━━ MATERIAL PROVIDED ━━
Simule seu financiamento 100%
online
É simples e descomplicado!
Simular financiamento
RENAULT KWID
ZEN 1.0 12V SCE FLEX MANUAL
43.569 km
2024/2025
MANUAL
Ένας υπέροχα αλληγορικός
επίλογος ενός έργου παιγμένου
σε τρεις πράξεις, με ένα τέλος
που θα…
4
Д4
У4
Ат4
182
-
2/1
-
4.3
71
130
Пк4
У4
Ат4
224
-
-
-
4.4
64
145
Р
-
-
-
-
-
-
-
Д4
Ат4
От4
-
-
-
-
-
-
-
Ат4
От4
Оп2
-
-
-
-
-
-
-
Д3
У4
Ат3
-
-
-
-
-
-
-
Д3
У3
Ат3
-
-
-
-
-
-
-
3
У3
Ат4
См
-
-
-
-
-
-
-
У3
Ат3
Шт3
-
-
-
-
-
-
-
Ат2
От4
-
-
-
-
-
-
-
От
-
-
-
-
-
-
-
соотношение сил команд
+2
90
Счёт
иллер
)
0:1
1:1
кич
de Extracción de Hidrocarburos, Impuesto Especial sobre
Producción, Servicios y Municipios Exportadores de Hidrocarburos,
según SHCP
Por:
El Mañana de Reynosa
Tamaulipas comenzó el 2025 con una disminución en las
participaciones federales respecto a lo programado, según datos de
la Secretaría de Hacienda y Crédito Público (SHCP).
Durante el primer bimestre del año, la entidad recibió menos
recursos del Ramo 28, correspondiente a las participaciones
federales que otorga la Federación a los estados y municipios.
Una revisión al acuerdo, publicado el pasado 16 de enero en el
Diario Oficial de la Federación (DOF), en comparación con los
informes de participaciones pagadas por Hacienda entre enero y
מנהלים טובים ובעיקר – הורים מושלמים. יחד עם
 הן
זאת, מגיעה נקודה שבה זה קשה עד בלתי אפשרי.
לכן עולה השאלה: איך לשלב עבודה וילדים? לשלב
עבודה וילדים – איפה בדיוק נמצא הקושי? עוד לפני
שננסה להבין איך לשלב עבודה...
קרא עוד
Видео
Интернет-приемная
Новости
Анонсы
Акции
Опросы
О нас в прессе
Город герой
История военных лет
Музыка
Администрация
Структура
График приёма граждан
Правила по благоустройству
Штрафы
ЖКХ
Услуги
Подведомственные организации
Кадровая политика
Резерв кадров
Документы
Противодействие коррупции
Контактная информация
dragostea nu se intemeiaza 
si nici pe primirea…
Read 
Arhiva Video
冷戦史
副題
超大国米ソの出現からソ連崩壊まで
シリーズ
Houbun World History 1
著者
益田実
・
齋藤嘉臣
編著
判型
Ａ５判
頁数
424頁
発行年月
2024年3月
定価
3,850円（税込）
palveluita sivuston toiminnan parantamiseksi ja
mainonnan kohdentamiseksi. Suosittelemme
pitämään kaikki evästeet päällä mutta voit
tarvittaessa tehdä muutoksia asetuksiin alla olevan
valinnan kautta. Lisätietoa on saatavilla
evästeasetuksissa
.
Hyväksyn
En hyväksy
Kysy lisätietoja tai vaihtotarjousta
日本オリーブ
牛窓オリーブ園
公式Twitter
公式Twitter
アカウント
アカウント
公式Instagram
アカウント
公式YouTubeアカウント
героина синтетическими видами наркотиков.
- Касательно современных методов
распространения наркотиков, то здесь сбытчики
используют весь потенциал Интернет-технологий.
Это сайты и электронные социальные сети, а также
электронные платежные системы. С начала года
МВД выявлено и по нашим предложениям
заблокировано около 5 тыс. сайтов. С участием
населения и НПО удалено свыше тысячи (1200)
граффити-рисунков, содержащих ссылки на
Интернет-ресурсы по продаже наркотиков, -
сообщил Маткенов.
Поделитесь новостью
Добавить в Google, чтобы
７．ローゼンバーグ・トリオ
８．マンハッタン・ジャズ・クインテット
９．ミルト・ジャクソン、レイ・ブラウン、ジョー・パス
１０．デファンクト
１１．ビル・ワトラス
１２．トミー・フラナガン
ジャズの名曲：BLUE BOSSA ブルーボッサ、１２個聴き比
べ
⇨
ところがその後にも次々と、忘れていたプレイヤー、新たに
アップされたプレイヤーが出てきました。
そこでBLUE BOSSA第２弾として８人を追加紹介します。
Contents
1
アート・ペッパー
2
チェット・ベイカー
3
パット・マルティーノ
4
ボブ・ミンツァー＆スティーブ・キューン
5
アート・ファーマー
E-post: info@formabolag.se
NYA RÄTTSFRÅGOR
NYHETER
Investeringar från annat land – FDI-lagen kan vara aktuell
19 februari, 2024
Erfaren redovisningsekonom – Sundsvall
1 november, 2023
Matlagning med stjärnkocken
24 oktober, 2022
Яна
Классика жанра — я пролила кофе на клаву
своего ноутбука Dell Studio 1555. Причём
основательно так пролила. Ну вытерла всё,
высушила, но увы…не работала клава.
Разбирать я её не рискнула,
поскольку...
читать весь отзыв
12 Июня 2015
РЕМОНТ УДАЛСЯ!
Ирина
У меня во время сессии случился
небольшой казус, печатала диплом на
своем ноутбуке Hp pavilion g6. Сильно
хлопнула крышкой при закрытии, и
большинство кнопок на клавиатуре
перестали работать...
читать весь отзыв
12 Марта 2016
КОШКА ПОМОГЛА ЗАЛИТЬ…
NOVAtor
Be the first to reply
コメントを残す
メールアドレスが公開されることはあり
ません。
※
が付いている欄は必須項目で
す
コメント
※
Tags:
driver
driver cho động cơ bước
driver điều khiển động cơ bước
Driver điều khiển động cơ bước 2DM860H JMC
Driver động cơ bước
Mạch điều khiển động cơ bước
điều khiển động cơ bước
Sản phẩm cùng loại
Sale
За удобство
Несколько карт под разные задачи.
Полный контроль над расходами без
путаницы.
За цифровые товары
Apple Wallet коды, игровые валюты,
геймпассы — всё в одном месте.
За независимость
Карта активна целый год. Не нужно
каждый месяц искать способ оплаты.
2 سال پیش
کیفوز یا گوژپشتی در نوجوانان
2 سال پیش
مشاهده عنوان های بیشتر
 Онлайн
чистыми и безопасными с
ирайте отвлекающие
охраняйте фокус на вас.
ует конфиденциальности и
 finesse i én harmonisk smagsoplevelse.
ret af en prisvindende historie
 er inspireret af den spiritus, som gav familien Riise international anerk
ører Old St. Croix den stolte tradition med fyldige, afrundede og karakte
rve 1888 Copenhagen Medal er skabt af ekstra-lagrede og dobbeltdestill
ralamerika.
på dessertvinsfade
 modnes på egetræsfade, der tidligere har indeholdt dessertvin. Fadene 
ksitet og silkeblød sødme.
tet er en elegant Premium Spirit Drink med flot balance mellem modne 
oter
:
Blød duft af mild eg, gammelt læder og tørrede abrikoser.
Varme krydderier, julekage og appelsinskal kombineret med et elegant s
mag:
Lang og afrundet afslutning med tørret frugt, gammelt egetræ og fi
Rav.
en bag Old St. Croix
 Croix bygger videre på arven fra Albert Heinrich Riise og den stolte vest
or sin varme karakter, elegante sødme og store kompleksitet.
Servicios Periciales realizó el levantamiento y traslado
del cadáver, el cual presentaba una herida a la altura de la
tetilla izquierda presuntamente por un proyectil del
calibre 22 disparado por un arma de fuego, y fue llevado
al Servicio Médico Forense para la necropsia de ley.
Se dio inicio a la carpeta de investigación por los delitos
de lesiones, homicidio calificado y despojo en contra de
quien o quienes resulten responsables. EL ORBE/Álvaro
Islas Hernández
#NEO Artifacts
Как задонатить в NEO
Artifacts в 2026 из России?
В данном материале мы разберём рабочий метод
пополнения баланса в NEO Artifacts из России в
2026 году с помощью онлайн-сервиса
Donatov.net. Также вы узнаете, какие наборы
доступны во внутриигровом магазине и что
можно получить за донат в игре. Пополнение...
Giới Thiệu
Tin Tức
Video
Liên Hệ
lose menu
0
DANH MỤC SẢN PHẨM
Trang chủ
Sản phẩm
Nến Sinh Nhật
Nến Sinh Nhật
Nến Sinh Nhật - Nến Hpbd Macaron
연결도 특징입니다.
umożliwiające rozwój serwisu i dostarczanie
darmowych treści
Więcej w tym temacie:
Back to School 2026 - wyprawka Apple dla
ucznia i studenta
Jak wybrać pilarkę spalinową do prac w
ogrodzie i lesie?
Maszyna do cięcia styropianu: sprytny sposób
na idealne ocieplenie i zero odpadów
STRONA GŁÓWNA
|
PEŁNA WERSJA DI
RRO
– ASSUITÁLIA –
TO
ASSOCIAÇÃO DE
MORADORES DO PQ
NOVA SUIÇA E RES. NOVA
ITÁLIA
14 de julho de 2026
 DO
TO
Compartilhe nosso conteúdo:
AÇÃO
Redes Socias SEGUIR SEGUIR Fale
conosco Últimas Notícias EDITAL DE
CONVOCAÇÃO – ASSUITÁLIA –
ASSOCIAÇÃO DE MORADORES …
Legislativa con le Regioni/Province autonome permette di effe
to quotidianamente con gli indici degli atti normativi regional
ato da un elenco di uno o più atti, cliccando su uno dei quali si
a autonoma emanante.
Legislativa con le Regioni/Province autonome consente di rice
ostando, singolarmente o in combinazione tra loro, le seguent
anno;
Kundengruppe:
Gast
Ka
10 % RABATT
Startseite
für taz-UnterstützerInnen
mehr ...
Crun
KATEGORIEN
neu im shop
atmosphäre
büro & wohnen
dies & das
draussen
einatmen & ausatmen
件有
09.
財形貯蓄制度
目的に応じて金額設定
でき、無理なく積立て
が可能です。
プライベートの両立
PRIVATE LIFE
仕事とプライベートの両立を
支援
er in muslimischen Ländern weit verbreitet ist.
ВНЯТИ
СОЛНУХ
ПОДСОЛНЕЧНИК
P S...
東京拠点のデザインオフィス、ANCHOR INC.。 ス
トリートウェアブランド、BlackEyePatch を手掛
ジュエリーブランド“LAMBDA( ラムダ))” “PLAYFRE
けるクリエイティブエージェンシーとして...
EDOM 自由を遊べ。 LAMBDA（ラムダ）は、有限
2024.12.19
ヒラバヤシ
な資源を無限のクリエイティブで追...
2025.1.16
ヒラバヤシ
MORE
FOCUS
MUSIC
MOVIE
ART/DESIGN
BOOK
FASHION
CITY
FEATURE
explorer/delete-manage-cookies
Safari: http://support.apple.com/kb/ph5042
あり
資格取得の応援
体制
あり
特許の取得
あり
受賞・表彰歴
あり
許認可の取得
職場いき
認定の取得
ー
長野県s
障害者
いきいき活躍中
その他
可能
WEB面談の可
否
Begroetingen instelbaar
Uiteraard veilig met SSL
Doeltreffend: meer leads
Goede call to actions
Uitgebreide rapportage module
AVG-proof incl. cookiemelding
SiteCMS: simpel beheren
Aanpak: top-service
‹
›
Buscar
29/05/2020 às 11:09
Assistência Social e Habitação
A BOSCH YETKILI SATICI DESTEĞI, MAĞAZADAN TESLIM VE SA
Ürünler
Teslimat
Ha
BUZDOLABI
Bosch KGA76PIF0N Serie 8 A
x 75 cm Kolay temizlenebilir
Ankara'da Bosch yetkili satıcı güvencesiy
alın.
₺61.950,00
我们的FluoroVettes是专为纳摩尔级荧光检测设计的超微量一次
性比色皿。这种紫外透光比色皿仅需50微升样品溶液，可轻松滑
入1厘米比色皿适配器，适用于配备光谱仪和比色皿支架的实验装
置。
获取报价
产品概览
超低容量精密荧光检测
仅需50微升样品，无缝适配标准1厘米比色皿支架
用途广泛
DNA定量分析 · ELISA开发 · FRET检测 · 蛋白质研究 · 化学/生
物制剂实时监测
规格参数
━━━
> **WORK REQUEST**: Please reproduce the lines from the line with "Houbun World History 1" to the line with "evästeasetuksissa", both ends included, exactly as they appear above.

> **OUTPUT BELOW**:
Houbun World History 1
著者
益田実
・
齋藤嘉臣
編著
判型
Ａ５判
頁数
424頁
発行年月
2024年3月
定価
3,850円（税込）
palveluita sivuston toiminnan parantamiseksi ja
mainonnan kohdentamiseksi. Suosittelemme
pitämään kaikki evästeet päällä mutta voit
tarvittaessa tehdä muutoksia asetuksiin alla olevan
valinnan kautta. Lisätietoa on saatavilla
evästeasetuksissa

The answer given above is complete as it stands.